In our school system, elementary and high school is where students obtain base levels of knowledge in English, Mathematics, Art (in some places), and Science. College is where students learn to extend those skills into critical thinking through deeper exploration of subjects like Economics and Civics. In November of 2022, twenty-two members of the House of Representatives were serving with only a high school degree.
Across the nation, the answer in many districts to all these concerns is to provide vouchers allowing students to attend private and parochial schools with lowered-costs. Yet, these schools do not need to follow any of the guidelines of public school districts, often employing teachers with no training or education, and little classroom experience. These schools also continue to discriminate against LGBTQ+ families, with dozens of students kicked out of school each year because their family structure does not represent the "school values."
Right now, this nation has many issues and concerns we need to address. Education must be one of the first. We need qualified and gifted teachers in our classrooms. We need a reduction in costs for post-secondary education, and we need to stop funding our sports programs before we pay living salaries to teachers. We must provide student loan forgiveness, not because it benefits a few, but because we need better educated citizens to rebuild the things that are broken in the United States.
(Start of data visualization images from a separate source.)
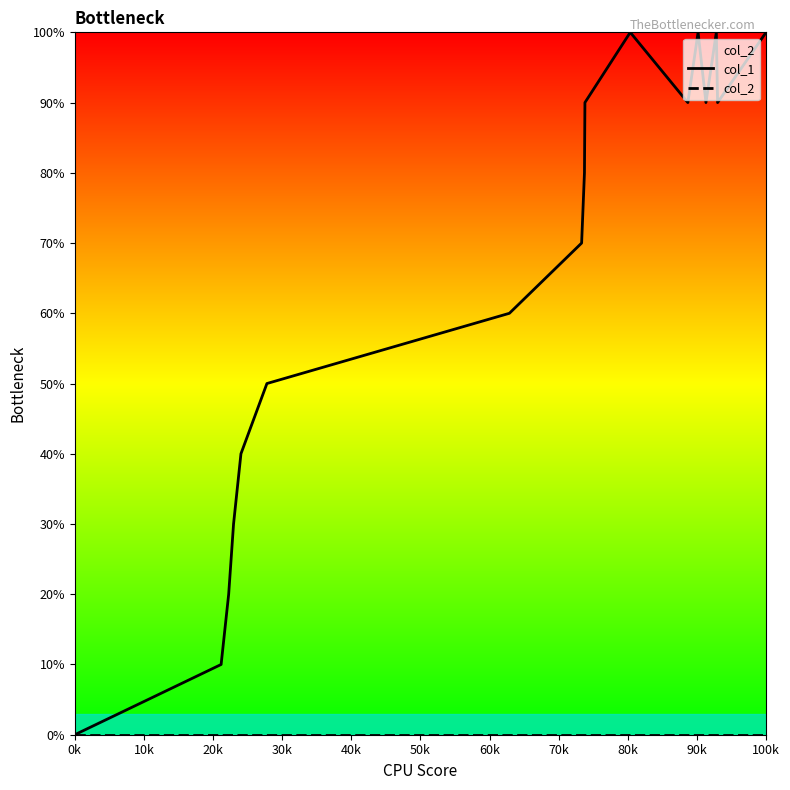

At how many categories does at least one series exceed 4?

12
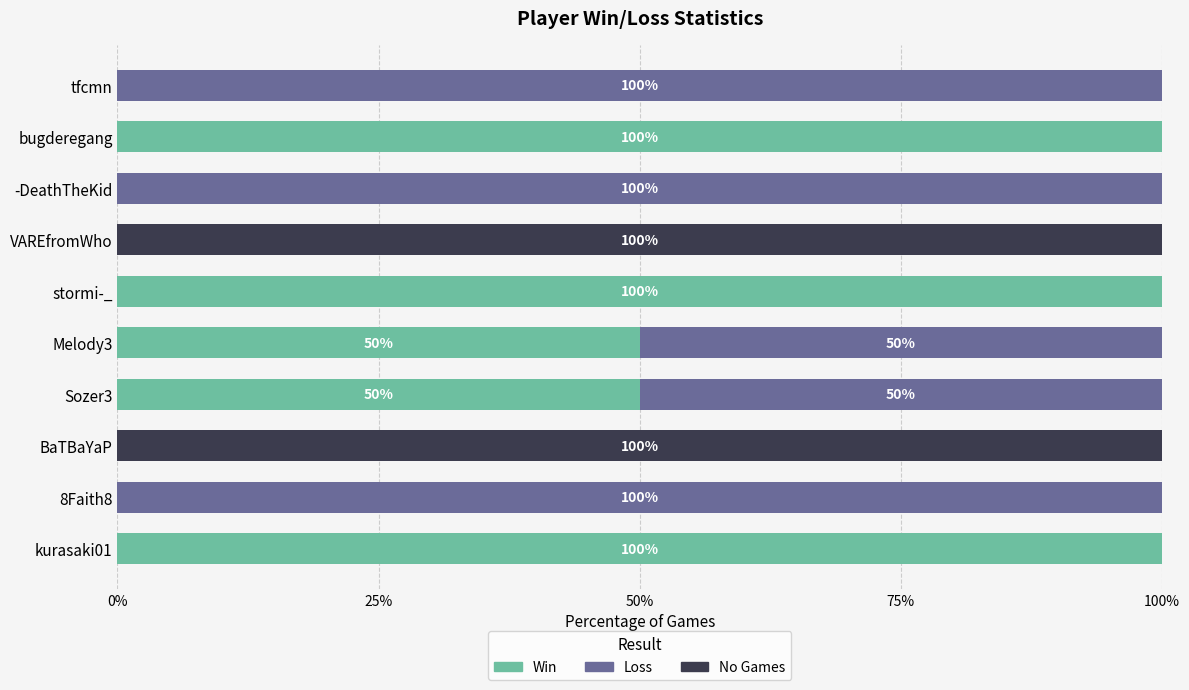

How many categories are shown in the chart?

10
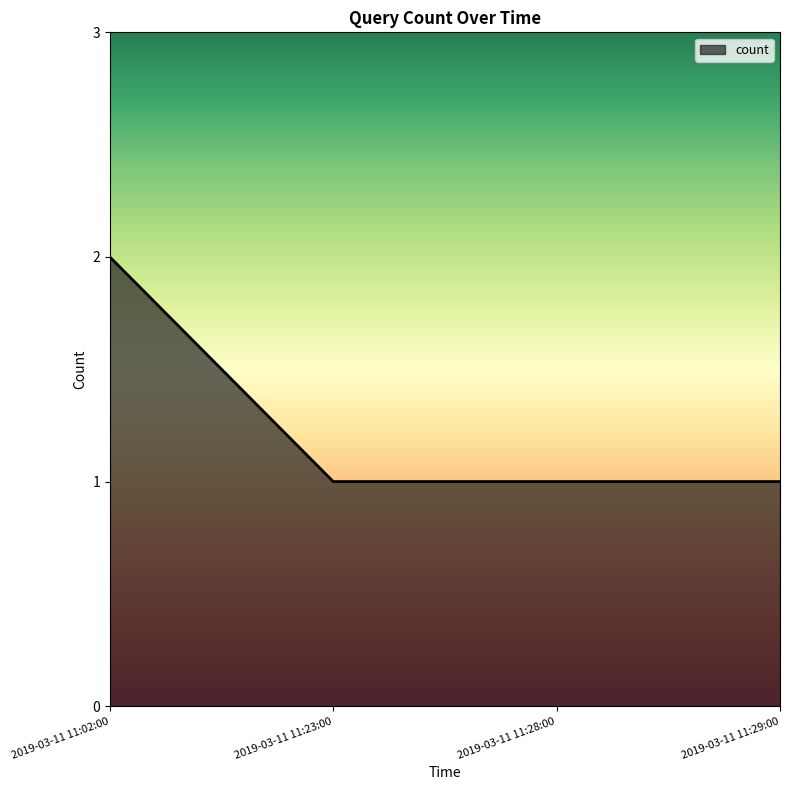

Is it true that the value at 2019-03-11 11:28:00 is 0?

False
If we want to change, we must first restructure our schools and the systems that support them to provide better teachers through better salaries and that support students without entrenching politically-motivated gimmicks like Florida's recent "Don't Say Gay" and anti-CRT manifestos.
All students deserve an education, and we must put an end to stereotypes, false beliefs, and the inherent racism that continues to cause discrimination against Black, Indigenous, Hispanic, and Latino/a/x teachers and students.
The philosopher Epictetus said that, "only the educated are free." Until we invest in an educational system that serves all, the people of the United States will never know true freedom.